Auf die übrigen zur Anzeige gelangten Übertretungen ist angesichts deren Einstellung durch die Behörde erster Instanz an dieser Stelle nicht mehr einzugehen.

 

 

5. Rechtlich hat der Oö. Verwaltungssenat erwogen:

 

5.1. Gemäß § 18 Abs.4 StVO hat der Lenker eines Fahrzeuges mit größeren Längsabmessungen (Lastfahrzeuge, Kraftwagenzüge, Omnibusse und dgl.) auf Freilandstraßen nach einem solchen Fahrzeug einen Abstand von mindestens 50 m einzuhalten.

Das Schutzziel des § 18 Abs.4 StVO ist primär in der Überholmöglichkeit von Fahrzeugen mit größeren Längsabmessungen zu erblicken. Die gesetzliche Bestimmung des § 18 Abs.4 StVO soll gewährleisten, dass eine Kolonnenbildung durch mehrere hintereinanderfahrende Fahrzeuge mit größeren Längsabmessungen, insbesondere von Lkw-Kolonnen, verhindert wird, die auf Freilandstraßen ein erhebliches Hindernis durch andere Fahrzeuge bilden können. Dies trifft - wie vorhin rechnerisch dargestellt - bei möglichst kurz gehaltenen Überholvorgängen auf Autobahnen aber gerade nicht zu. Daher kann aus empirischer Sicht mit dem kurzzeitigen Unterschreiten des Mindestabstandes beim gegenseitigen Überholen von Schwerfahrzeugen, zumindest das in der Erleichterung des Überholens definierte Schutzziel der genannten Bestimmung wohl eher nicht geschädigt erachtet werden. Dies belegt vor allem die auf Autobahnen tausendfach festzustellende Realität. Es liegt aber nicht im Ermessen der Vollziehung dies zu kritisieren. Nur dem Gesetzgeber wäre es anheim gestellt im Lichte der gepflogenen Praxis und der Praxisauswirkungen den 50 m - Abstand für Autobahnen auszunehmen.

 

5.1.1. Daher ist hier dem Berufungswerber die Unterschreitung des 50 m-Abstandes als objektives Fehlverhalten zur Last zu legen, wenngleich die hier verhängte Geldstrafe im gegenständlichen Fall weder dem Tatunwert noch der Tatschuld angemessen gewertet werden kann.

Dadurch, dass der Berufungswerber zumindest über einige hundert Meter einen Abstand von etwa nur 15 m einhielt, wurde gegen den klaren Wortlaut dieser Bestimmung verstoßen und er hat daher die ihm zur Last gelegte Verwaltungsübertretung subjektiv und objektiv zu verantworten.

 

 

6. Zur Strafzumessung:

 

6.1. Gemäß § 19 Abs.1 VStG ist Grundlage für die Bemessung der Strafe stets das Ausmaß der mit der Tat verbundenen Schädigung oder Gefährdung derjenigen Interessen, deren Schutz die Strafdrohung dient, und der Umstand, inwieweit die Tat sonst nachteilige Folgen nach sich gezogen hat. Um Wiederholungen zu vermeiden, wird hinsichtlich des Schutzzweckes auf die obigen Ausführungen verwiesen. Neben den objektiven Kriterien des Unrechtsgehaltes der Tat kommt im ordentlichen Verfahren als Strafbemessungsgrundlage die Prüfung der subjektiven Kriterien des Schuldgehaltes der Tat, somit auch die in der Person des Beschuldigten gelegenen Umstände, hinzu.

### AUFGABENSTELLUNG:
Welchen Abstand muss laut dem Textauszug der Lenker eines Fahrzeuges mit größeren Längsabmessungen auf Freilandstraßen nach einem solchen Fahrzeug mindestens einhalten?

### BEREITGESTELLTES MATERIAL:

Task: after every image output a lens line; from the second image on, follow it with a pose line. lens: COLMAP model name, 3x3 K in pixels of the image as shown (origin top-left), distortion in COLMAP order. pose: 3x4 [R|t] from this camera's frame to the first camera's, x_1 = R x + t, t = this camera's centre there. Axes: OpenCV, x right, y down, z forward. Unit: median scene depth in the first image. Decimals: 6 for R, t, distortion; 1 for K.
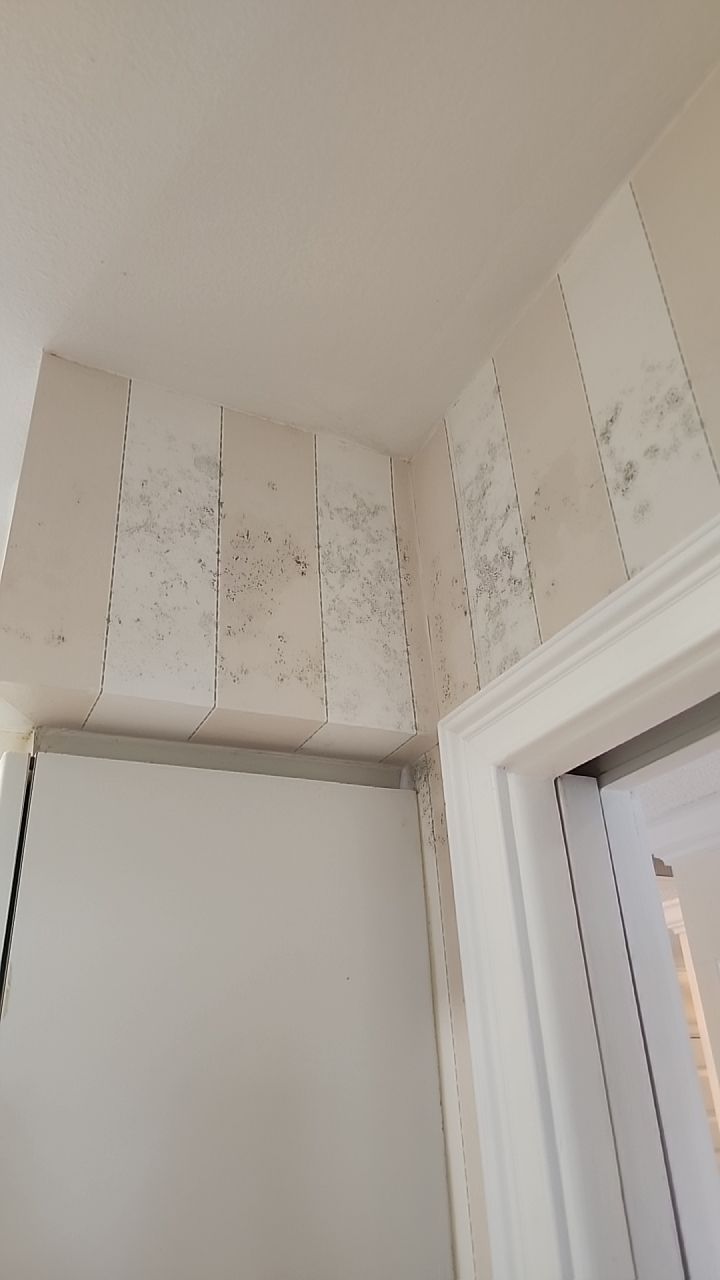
lens RADIAL K [[874.2, 0, 360.4], [0, 874.2, 665.4], [0, 0, 1]] dist [0.106676, -0.001585]
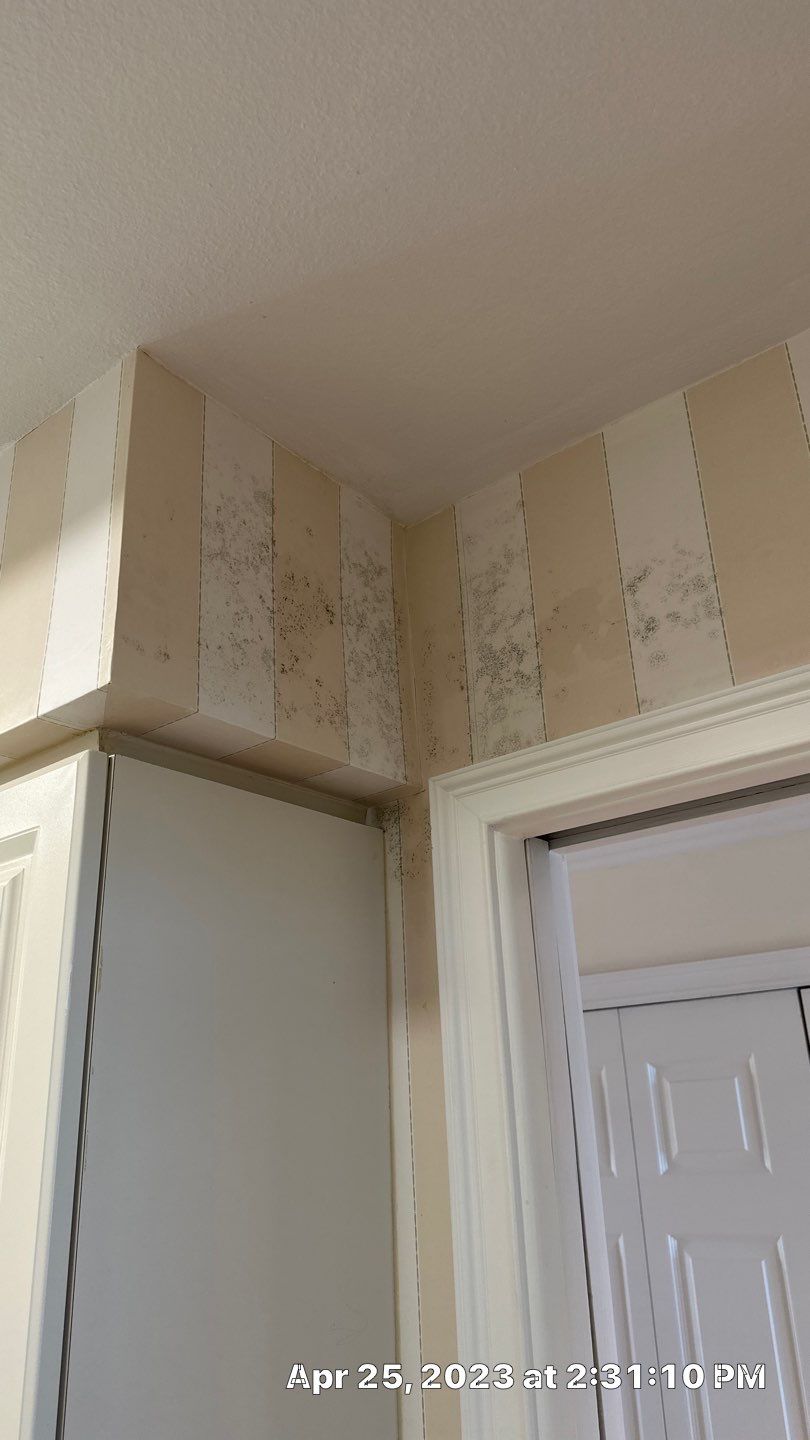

### ANTWORT:
Einen Abstand von mindestens 50 m.